Here’s what happened, according to John Sparks, the city’s information systems supervisor: “We were using a Web blocking tool and had had configuration problems with it for years. Eventually, we were using three servers: one with the logging software, another one with the blocking feature and the third was a proxy server. It was a bear to explain how to use the tool, I didn’t like its reporting and the whole setup was too confusing to explain to our IT staff. On top of that, we were paying $5,000 to $6,000 per year.”

This setup wasn’t working, especially when it came time to manage the city’s Citrix logins and be able to understand how various employees used Internet bandwidth. In addition, Sparks’ team had to make changes to the filtering policies for employees whose jobs required them for law enforcement and other professional reasons in order to check adult sites or monitor eBay auctions.

“We now pay about half the cost with a Cymphonix solution that we got about a year ago,” Sparks says. “The vendor installed a client on the Citrix servers and redirected the logins so we didn’t need a separate proxy server.
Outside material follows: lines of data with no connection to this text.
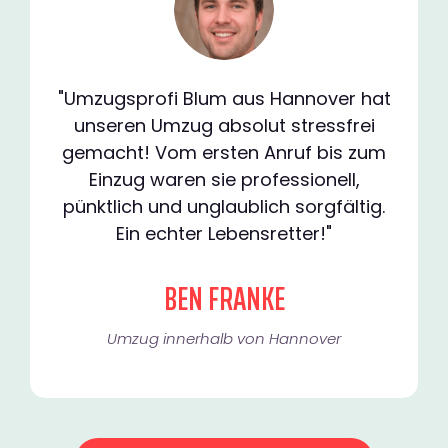
"Umzugsprofi Blum aus Hannover hat
unseren Umzug absolut stressfrei
gemacht! Vom ersten Anruf bis zum
Einzug waren sie professionell,
pünktlich und unglaublich sorgfältig.
Ein echter Lebensretter!"
BEN FRANKE
Umzug innerhalb von Hannover​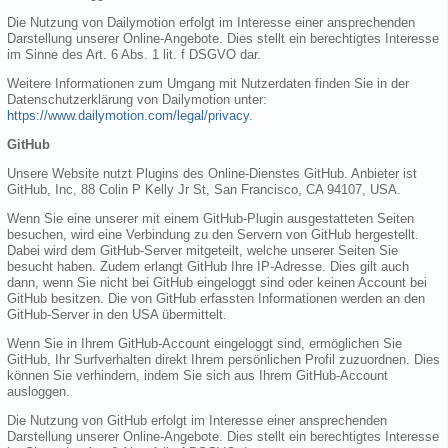
Die Nutzung von Dailymotion erfolgt im Interesse einer ansprechenden
Darstellung unserer Online-Angebote. Dies stellt ein berechtigtes Interesse
im Sinne des Art. 6 Abs. 1 lit. f DSGVO dar.
Weitere Informationen zum Umgang mit Nutzerdaten finden Sie in der
Datenschutzerklärung von Dailymotion unter:
https://www.dailymotion.com/legal/privacy
.
GitHub
Unsere Website nutzt Plugins des Online-Dienstes GitHub. Anbieter ist
GitHub, Inc, 88 Colin P Kelly Jr St, San Francisco, CA 94107, USA.
Wenn Sie eine unserer mit einem GitHub-Plugin ausgestatteten Seiten
besuchen, wird eine Verbindung zu den Servern von GitHub hergestellt.
Dabei wird dem GitHub-Server mitgeteilt, welche unserer Seiten Sie
besucht haben. Zudem erlangt GitHub Ihre IP-Adresse. Dies gilt auch
dann, wenn Sie nicht bei GitHub eingeloggt sind oder keinen Account bei
GitHub besitzen. Die von GitHub erfassten Informationen werden an den
GitHub-Server in den USA übermittelt.
Wenn Sie in Ihrem GitHub-Account eingeloggt sind, ermöglichen Sie
GitHub, Ihr Surfverhalten direkt Ihrem persönlichen Profil zuzuordnen. Dies
können Sie verhindern, indem Sie sich aus Ihrem GitHub-Account
ausloggen.
Die Nutzung von GitHub erfolgt im Interesse einer ansprechenden
Darstellung unserer Online-Angebote. Dies stellt ein berechtigtes Interesse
Plus, now I have Active Directory groups that are segregated by access policy, so I can just change the group membership, and someone instantly has the appropriate access to do his or her job. It is much easier to maintain and much more flexible.” Sparks also likes the reporting features of Cymphonix.

The Case of the Intermittently Slow Network Response

Ethernet port duplex mismatches have caused a lot of grief over the years, as the following story illustrates. Health-care conglomerate Texas Health Resources (THR) in Arlington, Texas, had a problem with users complaining about slow network connections.

“In theory, most network cards automatically sense the speed and duplex configuration, but that is mostly on PCs,” says Greg Essler, manager of THR’s Network Engineering Infrastructure Group. “We have 36,000 devices on the THR network, and about 60 percent of them are clinical patient-care devices, such as IV pumps, medical scanners, monitors and other equipment that doesn’t run any typical PC-based operating system.

“With that many devices spread across 300 miles over our WAN, which connects 13 hospitals and 140 clinics and offices, it is a lot for just 10 people on my staff to cover. We have to maintain more than 3,100 switches, routers and wireless controllers, and that adds up to a lot of ports. Until about a year ago, we monitored the system using manual methods and a lot of legwork.

“Then we got Netcordia’s NetMRI and were able to more efficiently manage our network infrastructure. We now are able to build configuration templates that can be pushed out automatically rather than touching every switch. Plus, we can easily find the one or two missed configurations that always pop up and troubleshoot the little things that impact applications or device performance. It has created a lot of efficiency in our department.”

These horror stories make it clear that network management requires the right combination of skills, tools, and intuition to track down and solve problems.